Friend David Payne adds his special remembrance of the movie houses that once operated and flourished here. He recalls that the Roxy Theater, on the east side of the square, next door to Foster's Corner Drug, projected its movies onto a smallish, square screen, the type that was in general use at theaters all over the country. The Perry Theater opened in the early 1940s at 412 Sixth street, and was on the cutting edge, technically, of that period.
As I've written previously, the Perry was in a 50-foot front building between Delaware and Elm, about where the Exchange Bank drive-through lanes are now located. The Perry originally had the usual square screen, but eventually it offered an exciting new-fangled feature - a large, wide screen, like those that were being introduced nationally for CinemaScope and Panavision movies. Films in those wide formats came along after World War II to compete with the gimmicky 3-D pictures that caught the public's fancy briefly but required special glasses to get the third dimensional effect.

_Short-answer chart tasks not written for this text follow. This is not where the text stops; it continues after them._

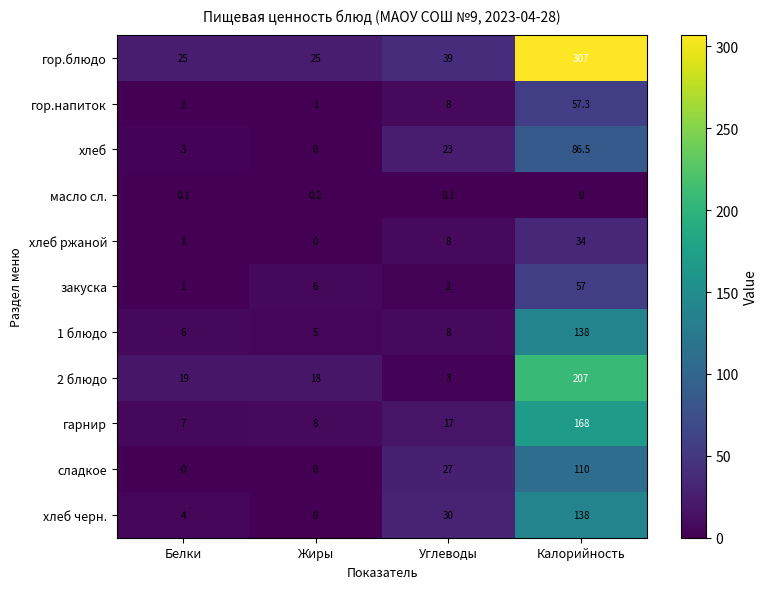

How many data points in 2 блюдо are less than 19?

2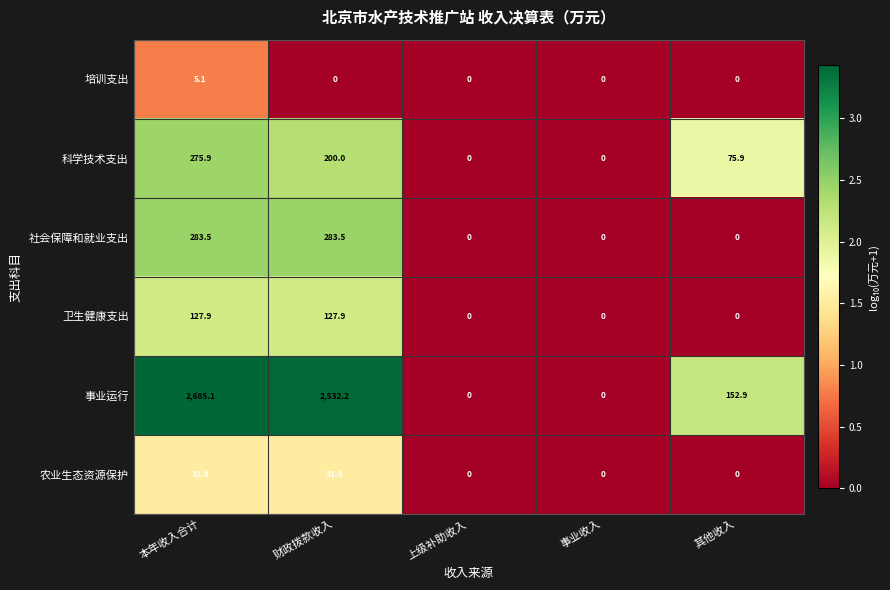

What is the difference between the maximum and minimum values in the 科学技术支出 series?

275.9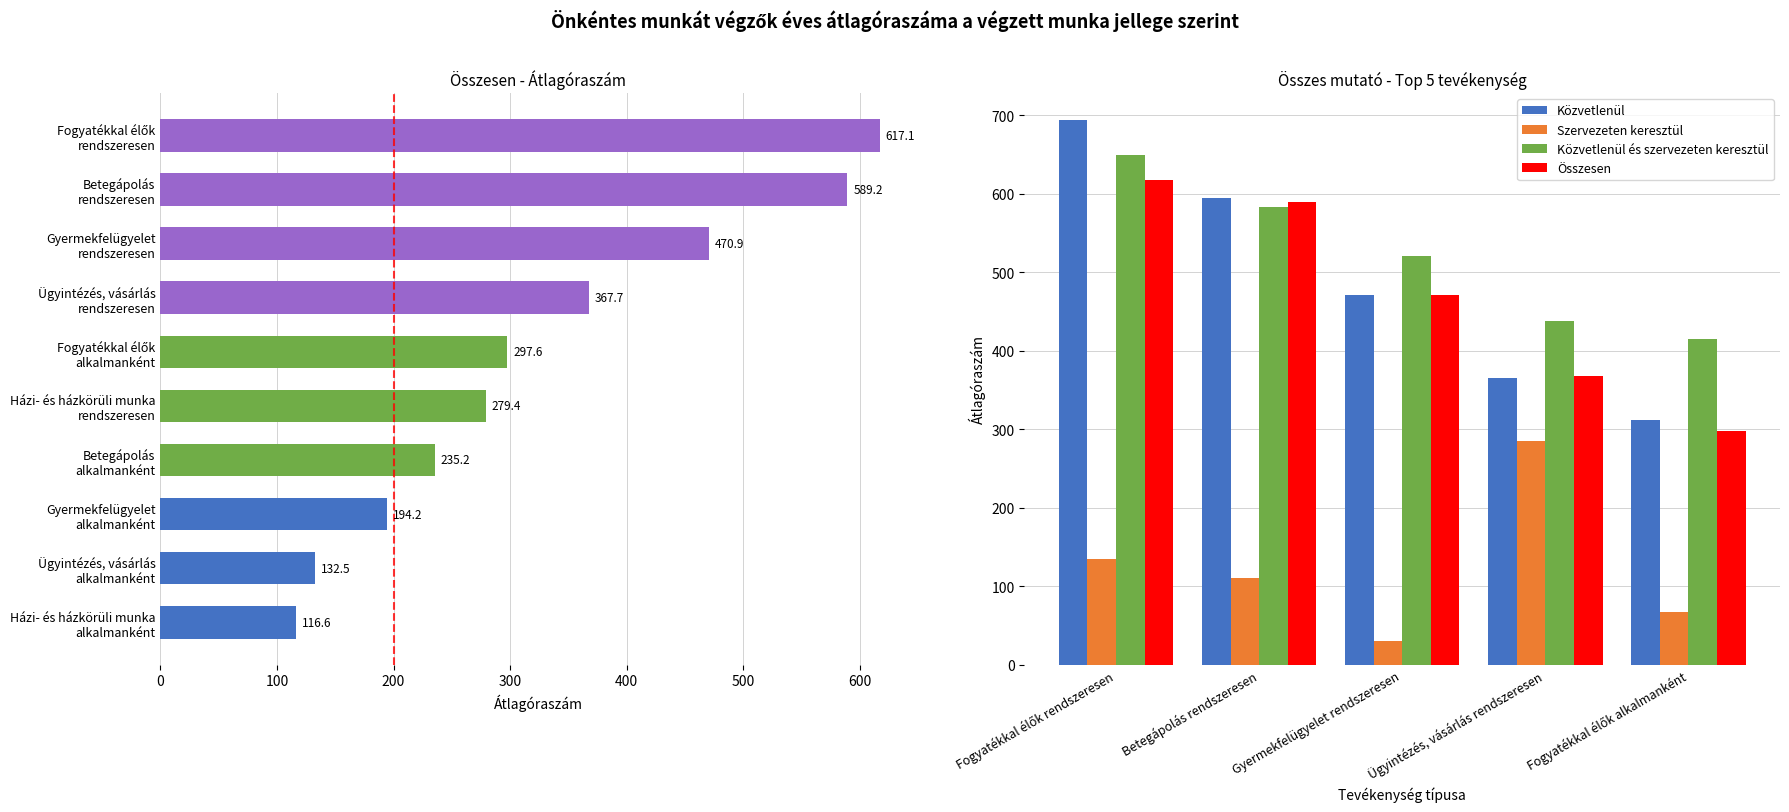

Reading left to right, transcribe all the data shown in this chart.

Közvetlenül: 693.6	594.9	470.6	365.7	311.7
Szervezeten keresztül: 134.3	110.5	29.9	284.7	67.3
Közvetlenül és szervezeten keresztül: 649.6	583.2	520.7	438.3	415.5
Összesen: 617.1	589.2	470.9	367.7	297.6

The wide screen movies eventually won the public's favor and those goofy 3-D shades were quickly abandoned. Its owners closed the Roxy when the Chief Drive-in Theater opened north of town. The drive-in also had a wide, screen. It quickly became popular with young folks and families with its informal setting for movies, popcorn and hot dogs on balmy evenings in the great outdoors. Few in those audiences cared if their movies were in 3-D, wide screens or the old small screens. The joy came in escaping the heat and being casual in a kind of idyllic setting. All that quickly ended when television arrived. Those were the days when movies were inexpensive, wholesome entertainment. Remember when?